Despite all this, I was learning a lot in the internship. The curator gave me complete control over how to solve the measurement problems. He met with me almost every day, and really liked what I was doing. I liked it too. I was designing all kinds of radios and sensor circuits. Everything was analog. I was making antennas that could be hidden in the palm trees they had in the exhibit to make it look Indonesian. Some of the radios with sensors I had to design so that the dragons could swallow them. That was cool and I had all kinds of discussions with the curator about how to make those so they wouldn’t come apart inside the dragon. I was discovering a lot. The other thing I really loved were the animals in the zoo. Snakes and lizards are not very personable, but a lot of the others were. I would get to work by 5:00, way before the zoo would open to the public. The animals knew about the public, and so during normal open hours they would mostly hide. People sometimes would astonish me by how they would try to tease or throw things at the animals. Why would they do that? But at 5:00 the animals knew that only their keepers were there, and they loved their keepers. I went around and met as many of them as I could, and the animals met me too. Some of them ended up recognizing me and they would come up to me. I couldn’t reach them as I was not supposed to go into their enclosures. But they would still come up to the edge. My favorite was a Gray Seal who would always come swimming over to me. She was beautiful and would come right up to me. Other animals would say things as I came by, like various monkeys. They would howl and sing. Even birds would get to know me. That was my favorite time of day there. After the gates opened and the people came in the animals got out of the way. I did too.

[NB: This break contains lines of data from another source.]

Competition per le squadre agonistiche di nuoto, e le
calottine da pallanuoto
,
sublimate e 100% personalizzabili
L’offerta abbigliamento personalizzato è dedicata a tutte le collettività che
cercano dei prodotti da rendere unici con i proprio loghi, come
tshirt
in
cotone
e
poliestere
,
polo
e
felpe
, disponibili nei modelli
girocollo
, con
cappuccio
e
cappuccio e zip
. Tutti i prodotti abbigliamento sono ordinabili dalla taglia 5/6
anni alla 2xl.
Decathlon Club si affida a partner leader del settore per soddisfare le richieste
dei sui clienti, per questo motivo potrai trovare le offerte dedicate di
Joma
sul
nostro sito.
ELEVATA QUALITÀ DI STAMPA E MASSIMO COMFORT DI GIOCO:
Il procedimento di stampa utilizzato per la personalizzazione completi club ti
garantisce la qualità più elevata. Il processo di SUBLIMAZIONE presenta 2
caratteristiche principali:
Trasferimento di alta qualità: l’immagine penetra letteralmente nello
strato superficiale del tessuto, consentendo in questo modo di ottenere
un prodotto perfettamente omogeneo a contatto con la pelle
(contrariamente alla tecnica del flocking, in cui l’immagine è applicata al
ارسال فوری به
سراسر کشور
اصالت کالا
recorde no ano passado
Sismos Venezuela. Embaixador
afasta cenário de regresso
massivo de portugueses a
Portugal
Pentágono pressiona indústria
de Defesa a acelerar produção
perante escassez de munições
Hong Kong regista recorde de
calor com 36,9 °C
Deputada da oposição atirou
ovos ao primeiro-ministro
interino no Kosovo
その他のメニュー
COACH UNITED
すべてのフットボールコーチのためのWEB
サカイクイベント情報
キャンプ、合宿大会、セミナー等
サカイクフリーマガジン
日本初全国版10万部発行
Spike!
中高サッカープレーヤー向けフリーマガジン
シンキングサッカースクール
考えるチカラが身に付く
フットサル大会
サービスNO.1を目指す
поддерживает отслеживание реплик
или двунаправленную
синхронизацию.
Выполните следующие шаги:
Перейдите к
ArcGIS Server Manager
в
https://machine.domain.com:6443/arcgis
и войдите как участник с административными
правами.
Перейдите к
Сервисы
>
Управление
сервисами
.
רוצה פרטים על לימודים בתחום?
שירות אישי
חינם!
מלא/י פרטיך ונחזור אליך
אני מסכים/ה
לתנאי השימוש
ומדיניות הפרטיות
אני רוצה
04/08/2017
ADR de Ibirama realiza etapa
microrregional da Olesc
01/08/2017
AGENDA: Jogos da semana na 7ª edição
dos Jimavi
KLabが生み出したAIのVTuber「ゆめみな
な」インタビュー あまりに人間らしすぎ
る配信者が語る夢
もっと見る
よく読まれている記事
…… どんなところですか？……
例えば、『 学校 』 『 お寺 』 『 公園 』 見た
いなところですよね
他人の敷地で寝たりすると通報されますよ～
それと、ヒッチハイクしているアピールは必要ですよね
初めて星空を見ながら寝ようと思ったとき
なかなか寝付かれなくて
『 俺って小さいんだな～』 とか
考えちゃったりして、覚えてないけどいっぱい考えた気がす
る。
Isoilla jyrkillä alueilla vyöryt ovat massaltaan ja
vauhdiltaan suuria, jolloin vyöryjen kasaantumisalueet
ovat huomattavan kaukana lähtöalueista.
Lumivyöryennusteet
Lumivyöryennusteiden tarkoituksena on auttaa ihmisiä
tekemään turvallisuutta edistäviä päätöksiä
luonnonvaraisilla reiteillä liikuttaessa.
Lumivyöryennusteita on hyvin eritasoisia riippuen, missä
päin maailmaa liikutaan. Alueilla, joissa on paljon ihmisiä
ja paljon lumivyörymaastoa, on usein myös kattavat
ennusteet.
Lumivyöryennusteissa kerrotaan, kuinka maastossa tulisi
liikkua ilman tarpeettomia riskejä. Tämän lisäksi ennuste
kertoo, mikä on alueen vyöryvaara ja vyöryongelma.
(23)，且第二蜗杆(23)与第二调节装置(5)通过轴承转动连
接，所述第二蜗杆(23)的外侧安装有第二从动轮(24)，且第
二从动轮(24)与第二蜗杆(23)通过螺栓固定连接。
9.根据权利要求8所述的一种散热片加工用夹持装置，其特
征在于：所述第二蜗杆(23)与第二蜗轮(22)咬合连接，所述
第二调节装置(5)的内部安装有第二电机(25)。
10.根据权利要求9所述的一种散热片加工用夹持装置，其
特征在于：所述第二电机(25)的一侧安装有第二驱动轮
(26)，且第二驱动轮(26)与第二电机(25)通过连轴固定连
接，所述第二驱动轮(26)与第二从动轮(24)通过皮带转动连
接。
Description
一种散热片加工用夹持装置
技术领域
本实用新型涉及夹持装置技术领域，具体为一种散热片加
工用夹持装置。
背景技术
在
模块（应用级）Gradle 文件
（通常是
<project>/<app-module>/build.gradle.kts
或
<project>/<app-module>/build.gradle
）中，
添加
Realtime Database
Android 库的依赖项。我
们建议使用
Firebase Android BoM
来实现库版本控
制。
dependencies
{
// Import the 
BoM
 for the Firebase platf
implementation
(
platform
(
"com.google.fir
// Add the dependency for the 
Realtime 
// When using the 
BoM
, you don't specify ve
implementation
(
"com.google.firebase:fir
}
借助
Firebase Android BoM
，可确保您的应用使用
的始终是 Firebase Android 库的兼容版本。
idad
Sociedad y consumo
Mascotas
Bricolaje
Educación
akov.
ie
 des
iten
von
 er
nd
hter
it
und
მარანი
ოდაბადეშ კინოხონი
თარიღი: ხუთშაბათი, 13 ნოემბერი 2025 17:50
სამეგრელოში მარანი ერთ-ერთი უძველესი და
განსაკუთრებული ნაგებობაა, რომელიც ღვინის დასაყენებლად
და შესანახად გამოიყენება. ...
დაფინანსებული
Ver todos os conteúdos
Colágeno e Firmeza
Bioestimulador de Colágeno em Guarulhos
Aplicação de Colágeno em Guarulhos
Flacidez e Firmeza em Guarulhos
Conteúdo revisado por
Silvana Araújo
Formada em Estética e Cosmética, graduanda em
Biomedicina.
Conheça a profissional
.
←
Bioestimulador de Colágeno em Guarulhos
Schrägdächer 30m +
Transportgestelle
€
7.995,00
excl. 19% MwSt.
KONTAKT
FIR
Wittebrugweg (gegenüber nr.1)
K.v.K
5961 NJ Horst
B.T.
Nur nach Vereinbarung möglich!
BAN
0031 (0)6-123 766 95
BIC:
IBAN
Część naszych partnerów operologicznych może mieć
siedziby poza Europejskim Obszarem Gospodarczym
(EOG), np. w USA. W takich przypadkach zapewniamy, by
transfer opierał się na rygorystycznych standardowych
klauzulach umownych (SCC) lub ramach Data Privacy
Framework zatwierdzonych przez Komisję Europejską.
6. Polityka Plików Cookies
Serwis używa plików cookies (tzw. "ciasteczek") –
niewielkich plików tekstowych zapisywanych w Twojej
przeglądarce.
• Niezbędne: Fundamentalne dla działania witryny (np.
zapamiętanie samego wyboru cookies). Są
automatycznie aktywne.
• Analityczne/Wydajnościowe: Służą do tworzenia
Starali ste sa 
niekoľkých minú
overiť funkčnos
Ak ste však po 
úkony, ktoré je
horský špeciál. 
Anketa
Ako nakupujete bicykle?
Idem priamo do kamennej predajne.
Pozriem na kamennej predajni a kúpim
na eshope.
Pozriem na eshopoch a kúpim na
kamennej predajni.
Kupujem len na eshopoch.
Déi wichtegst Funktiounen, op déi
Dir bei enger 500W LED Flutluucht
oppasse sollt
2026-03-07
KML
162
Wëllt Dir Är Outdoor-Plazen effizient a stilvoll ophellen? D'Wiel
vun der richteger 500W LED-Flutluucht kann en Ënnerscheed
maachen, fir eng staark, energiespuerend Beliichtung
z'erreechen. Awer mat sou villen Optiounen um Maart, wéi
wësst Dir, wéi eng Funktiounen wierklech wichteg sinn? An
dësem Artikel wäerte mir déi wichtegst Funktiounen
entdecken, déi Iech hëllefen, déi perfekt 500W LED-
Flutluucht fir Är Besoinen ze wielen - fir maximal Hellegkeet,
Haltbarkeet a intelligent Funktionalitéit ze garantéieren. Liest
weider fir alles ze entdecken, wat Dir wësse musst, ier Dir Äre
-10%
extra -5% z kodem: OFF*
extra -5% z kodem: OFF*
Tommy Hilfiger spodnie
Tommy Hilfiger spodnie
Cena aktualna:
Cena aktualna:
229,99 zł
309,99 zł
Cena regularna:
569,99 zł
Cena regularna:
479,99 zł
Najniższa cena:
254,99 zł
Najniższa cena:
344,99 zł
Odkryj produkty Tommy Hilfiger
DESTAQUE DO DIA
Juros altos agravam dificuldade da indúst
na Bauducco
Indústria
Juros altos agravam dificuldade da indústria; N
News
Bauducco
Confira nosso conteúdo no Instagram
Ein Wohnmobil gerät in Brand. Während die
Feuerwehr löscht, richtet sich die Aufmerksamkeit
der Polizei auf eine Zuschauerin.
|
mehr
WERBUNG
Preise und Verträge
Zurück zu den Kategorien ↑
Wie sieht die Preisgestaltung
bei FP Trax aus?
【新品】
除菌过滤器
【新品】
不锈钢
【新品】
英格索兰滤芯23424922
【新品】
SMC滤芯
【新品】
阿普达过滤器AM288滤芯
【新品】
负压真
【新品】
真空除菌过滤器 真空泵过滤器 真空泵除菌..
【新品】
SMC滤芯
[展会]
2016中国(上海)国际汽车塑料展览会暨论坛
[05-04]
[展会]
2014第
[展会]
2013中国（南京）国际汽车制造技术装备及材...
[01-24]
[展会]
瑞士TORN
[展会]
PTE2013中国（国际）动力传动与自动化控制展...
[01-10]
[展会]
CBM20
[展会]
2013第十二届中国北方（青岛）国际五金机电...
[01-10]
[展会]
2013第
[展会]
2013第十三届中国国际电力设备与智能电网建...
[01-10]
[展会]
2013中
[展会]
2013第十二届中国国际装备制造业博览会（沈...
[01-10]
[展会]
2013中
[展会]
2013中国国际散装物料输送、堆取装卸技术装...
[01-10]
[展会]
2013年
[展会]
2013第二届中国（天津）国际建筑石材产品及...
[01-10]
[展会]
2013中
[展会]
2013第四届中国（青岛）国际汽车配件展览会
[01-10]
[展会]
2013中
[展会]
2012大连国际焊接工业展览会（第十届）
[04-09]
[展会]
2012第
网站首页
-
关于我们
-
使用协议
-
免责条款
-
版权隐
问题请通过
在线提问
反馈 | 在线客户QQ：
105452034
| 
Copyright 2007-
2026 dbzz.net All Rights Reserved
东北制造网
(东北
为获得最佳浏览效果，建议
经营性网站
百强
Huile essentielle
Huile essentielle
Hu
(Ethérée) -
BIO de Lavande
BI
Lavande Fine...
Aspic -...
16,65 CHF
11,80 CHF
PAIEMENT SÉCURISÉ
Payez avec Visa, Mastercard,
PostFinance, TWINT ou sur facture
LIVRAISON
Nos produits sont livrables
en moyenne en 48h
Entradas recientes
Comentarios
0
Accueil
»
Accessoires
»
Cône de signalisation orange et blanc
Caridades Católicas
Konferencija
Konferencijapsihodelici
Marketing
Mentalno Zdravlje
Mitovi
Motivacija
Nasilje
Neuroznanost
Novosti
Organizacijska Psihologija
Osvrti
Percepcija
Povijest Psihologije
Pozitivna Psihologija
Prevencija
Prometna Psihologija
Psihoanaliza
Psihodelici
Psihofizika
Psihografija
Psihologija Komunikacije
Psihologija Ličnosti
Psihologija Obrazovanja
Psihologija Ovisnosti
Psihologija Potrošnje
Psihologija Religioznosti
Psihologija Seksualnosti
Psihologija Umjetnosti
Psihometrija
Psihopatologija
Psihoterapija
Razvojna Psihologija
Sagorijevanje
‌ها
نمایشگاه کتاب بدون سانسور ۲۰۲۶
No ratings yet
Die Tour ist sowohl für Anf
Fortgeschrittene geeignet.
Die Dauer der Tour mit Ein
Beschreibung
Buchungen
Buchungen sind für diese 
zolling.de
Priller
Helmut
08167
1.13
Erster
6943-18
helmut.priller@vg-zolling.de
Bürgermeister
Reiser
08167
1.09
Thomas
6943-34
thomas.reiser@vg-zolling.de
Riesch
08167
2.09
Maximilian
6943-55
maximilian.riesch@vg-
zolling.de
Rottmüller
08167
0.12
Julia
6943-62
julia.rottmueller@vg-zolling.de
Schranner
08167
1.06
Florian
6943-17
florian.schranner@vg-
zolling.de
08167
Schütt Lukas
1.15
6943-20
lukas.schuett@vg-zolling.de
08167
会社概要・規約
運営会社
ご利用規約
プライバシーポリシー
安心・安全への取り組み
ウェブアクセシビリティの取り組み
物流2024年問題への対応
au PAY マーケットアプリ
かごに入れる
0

I met some other animals as well. I was 21 years old when I had the internship, and it wasn’t just the keepers in snakes and lizards who thought I was supposed to be in the military instead of going to school. The entire city was filled with military police who, among other jobs, were always on the lookout for people trying to run away from whatever military unit they were in. I fit the description perfectly. Male, between 18 and 25 years old, and not dressed in a uniform. I learned early on not to drive my car near any of the parts of the city with bases, which was most of the city. If I did I would be stopped by the military police and questioned. It happened so many times that I finally decided not to see any more of the city. The worst event was one night I got a phone call from a friend who was going to University of California in San Diego.